Richard Duardo

Richard Duardo The Screamers Serigraph 1980 AP1220

Regular price $1,000.00

The kanji on the right leads us to suppose this was designed as an album or cd cover for the Japanese market. It also became a famous print in a larger format. As it stands you couldn't find a finer time capsule of the exhilarating mix of LA culture in the 80s, a seminal punk band imaged by a seminal Chicano artist.

Measures 11 1/4" x 11 1/4". Unsigned.

From his LA Times obituary bDavid Colker Nov. 16, 2014

Master art printer Richard Duardo, who was a pivotal figure in the Chicano art community in Los Angeles, died Tuesday at home in Los Angeles. He was 62.

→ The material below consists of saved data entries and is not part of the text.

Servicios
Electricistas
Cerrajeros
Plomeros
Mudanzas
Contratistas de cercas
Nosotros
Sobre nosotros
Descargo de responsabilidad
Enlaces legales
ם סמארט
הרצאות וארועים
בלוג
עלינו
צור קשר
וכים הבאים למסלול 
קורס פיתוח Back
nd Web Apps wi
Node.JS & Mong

A gregarious, prominent figure in the downtown arts scene, he worked as a printer with numerous world-famous artists, including David Hockney, Keith Haring and Banksy. And his own creations — silk-screen portraits of Jimi Hendrix, Bob Dylan, Duke Ellington, Che Guevara, Lauren Bacall and many others — were highly praised. But it was his support for young artists, especially in the Chicano community, that brought forth dozens of online tributes after his death and a growing memorial of candles, photos and other objects outside his downtown print studio, Modern Multiples.

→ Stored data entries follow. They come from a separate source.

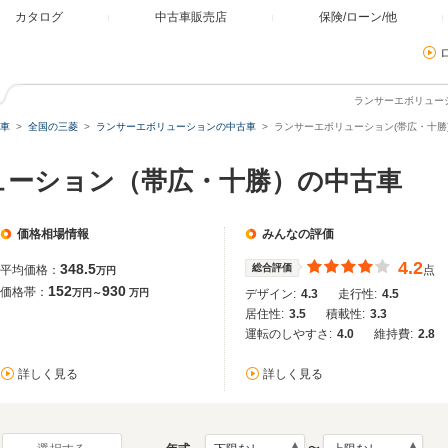
カタログ
中古車販売店
保険/ローン/他
ランサーエボリュー
車
全国の三菱
ランサーエボリューションの中古車
ランサーエボリューション(帯広・十勝
ューション（帯広・十勝）の中古車
価格相場情報
みんなの評価
4.2
348.5
総合評価
平均価格：
点
万円
152
930
価格帯：
万円～
万円
デザイン:
4.3
走行性:
4.5
居住性:
3.5
積載性:
3.3
運転のしやすさ:
4.0
維持費:
2.8
詳しく見る
詳しく見る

Duardo was born May 15, 1952, in Boyle Heights. He graduated from Franklin High School in Highland Park and studied art at Pasadena Community College and UCLA, where he got a master’s degree in fine art.

 

But after college he felt that he was in danger of straying from his roots. “I was determined to find myself again, and who I really was as a Chicano,” he said in a videotaped interview for KCET. “I went straight back to the neighborhood I was born in.” After working with the famed Self-Help Graphics arts center that specializes in printmaking, Duardo was a co-founder in the late 1970s of the Centro de Arte Público, a highly political arts collective in Highland Park.